> [Exercise objective] Among the entries below, please show each line that carries the word "ctrl".
** Extracted material follows **
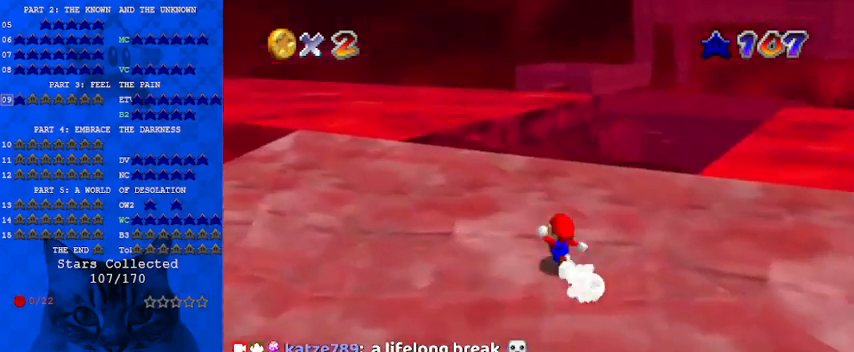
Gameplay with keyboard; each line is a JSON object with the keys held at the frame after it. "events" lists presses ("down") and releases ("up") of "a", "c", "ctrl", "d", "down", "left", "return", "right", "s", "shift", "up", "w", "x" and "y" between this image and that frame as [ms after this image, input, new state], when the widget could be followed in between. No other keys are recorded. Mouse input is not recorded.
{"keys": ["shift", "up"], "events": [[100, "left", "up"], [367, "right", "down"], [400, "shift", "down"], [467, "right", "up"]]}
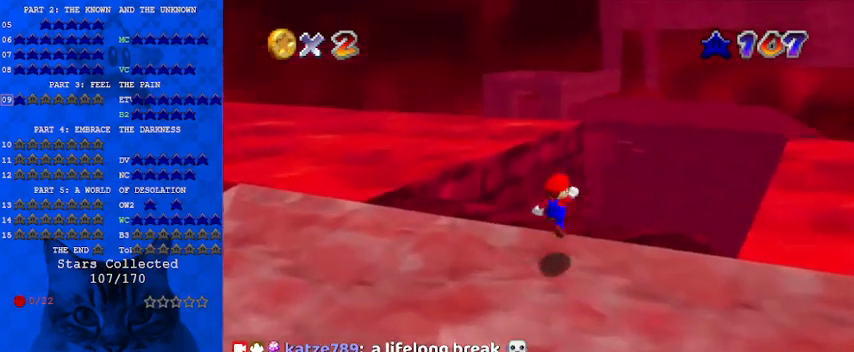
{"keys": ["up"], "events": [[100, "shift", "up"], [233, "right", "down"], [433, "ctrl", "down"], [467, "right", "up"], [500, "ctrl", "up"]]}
** End of Extracted material **
** Extracted material follows **
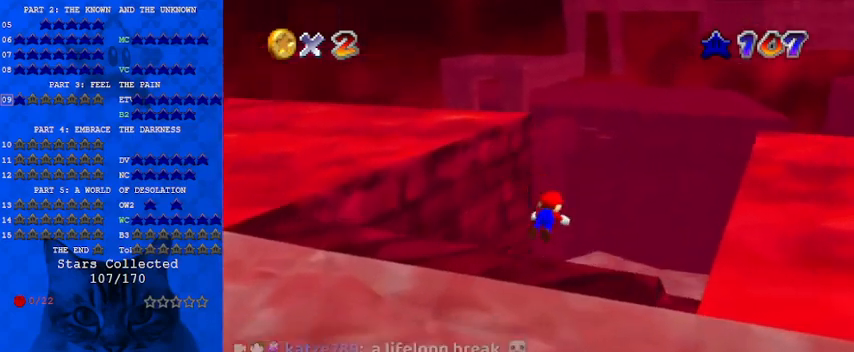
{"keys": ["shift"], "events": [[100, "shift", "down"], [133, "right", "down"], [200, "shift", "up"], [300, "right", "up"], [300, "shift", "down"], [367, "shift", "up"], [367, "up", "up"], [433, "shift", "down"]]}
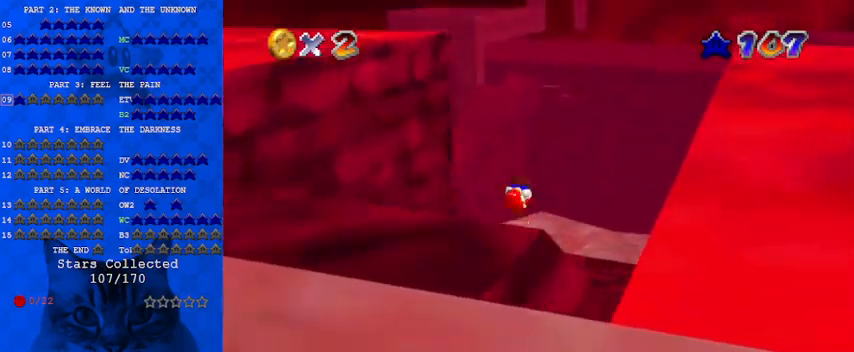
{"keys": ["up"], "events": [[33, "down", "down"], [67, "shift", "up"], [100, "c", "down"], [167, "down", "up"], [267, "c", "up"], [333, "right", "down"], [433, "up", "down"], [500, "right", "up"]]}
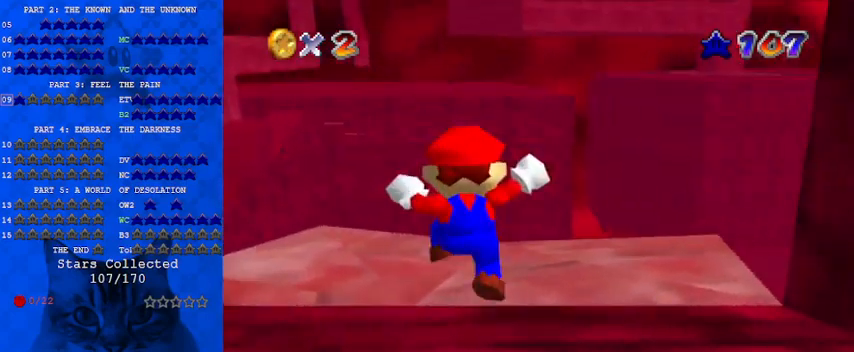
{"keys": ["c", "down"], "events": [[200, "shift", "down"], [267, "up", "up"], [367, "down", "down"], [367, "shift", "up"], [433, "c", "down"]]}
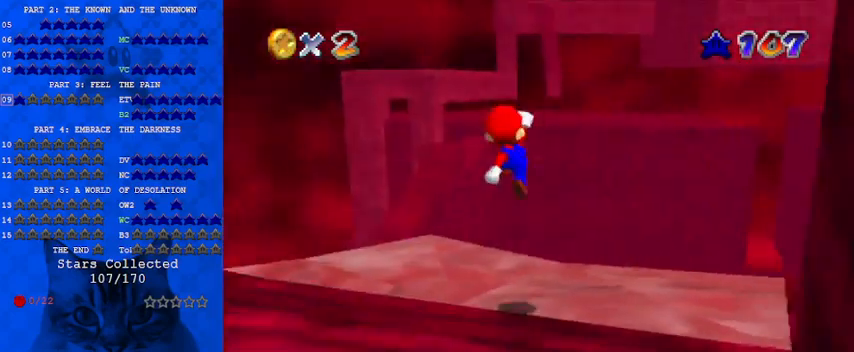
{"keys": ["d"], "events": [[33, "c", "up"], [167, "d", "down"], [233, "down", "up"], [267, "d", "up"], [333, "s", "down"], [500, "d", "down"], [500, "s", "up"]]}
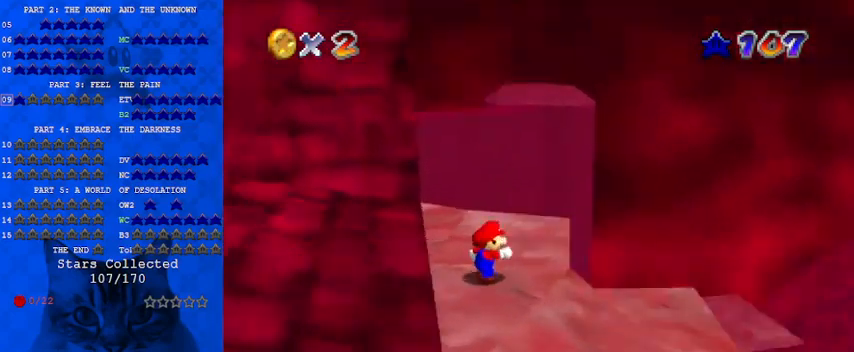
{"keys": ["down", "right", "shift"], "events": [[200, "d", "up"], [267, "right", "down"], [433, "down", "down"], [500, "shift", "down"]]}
** End of Extracted material **
** Extracted material follows **
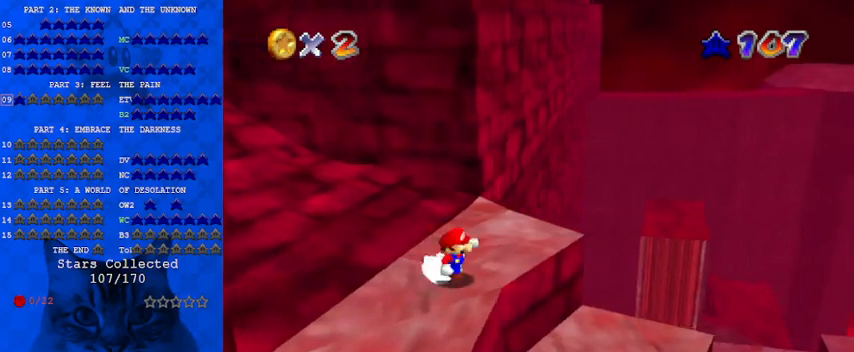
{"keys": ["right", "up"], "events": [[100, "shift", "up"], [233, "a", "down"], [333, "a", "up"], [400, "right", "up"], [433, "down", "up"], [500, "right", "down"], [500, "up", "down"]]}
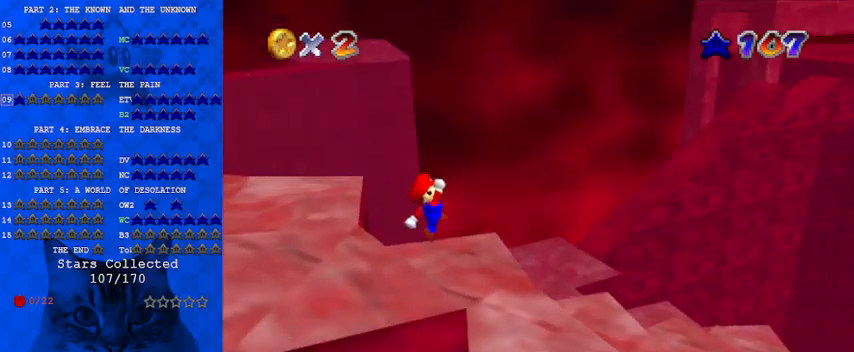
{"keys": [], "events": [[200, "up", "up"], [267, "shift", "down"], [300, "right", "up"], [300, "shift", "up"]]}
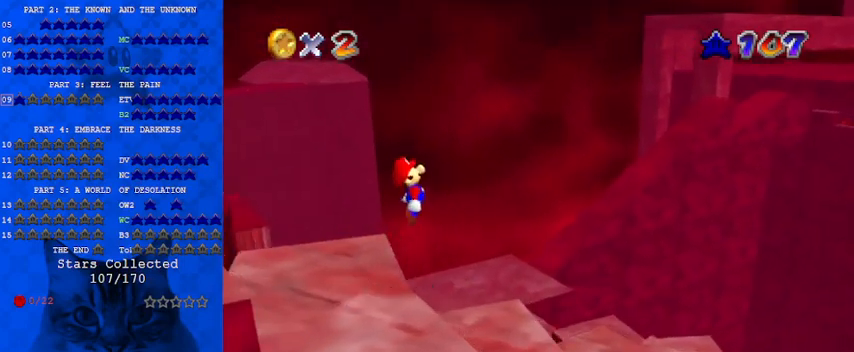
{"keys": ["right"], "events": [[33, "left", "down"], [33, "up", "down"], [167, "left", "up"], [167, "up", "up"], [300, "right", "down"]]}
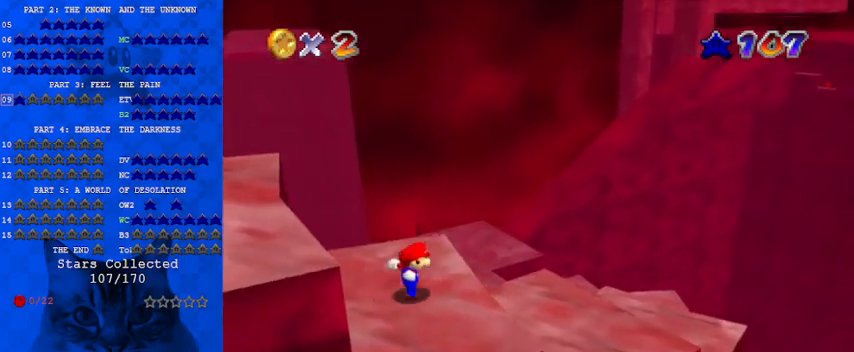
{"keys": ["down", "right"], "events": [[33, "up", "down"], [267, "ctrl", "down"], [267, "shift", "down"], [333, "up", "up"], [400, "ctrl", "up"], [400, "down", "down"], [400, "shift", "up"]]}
** End of Extracted material **
> [Written answer]
Gameplay with keyboard; each line is a JSON object with the keys held at the frame after it. "events" lists presses ("down") and releases ("up") of "a", "c", "ctrl", "d", "down", "left", "return", "right", "s", "shift", "up", "w", "x" and "y" between this image and that frame as [ms after this image, input, new state], when the widget could be followed in between. No other keys are recorded. Mouse input is not recorded.
{"keys": ["up"], "events": [[100, "shift", "up"], [233, "right", "down"], [433, "ctrl", "down"], [467, "right", "up"], [500, "ctrl", "up"]]}
{"keys": ["down", "right"], "events": [[33, "up", "down"], [267, "ctrl", "down"], [267, "shift", "down"], [333, "up", "up"], [400, "ctrl", "up"], [400, "down", "down"], [400, "shift", "up"]]}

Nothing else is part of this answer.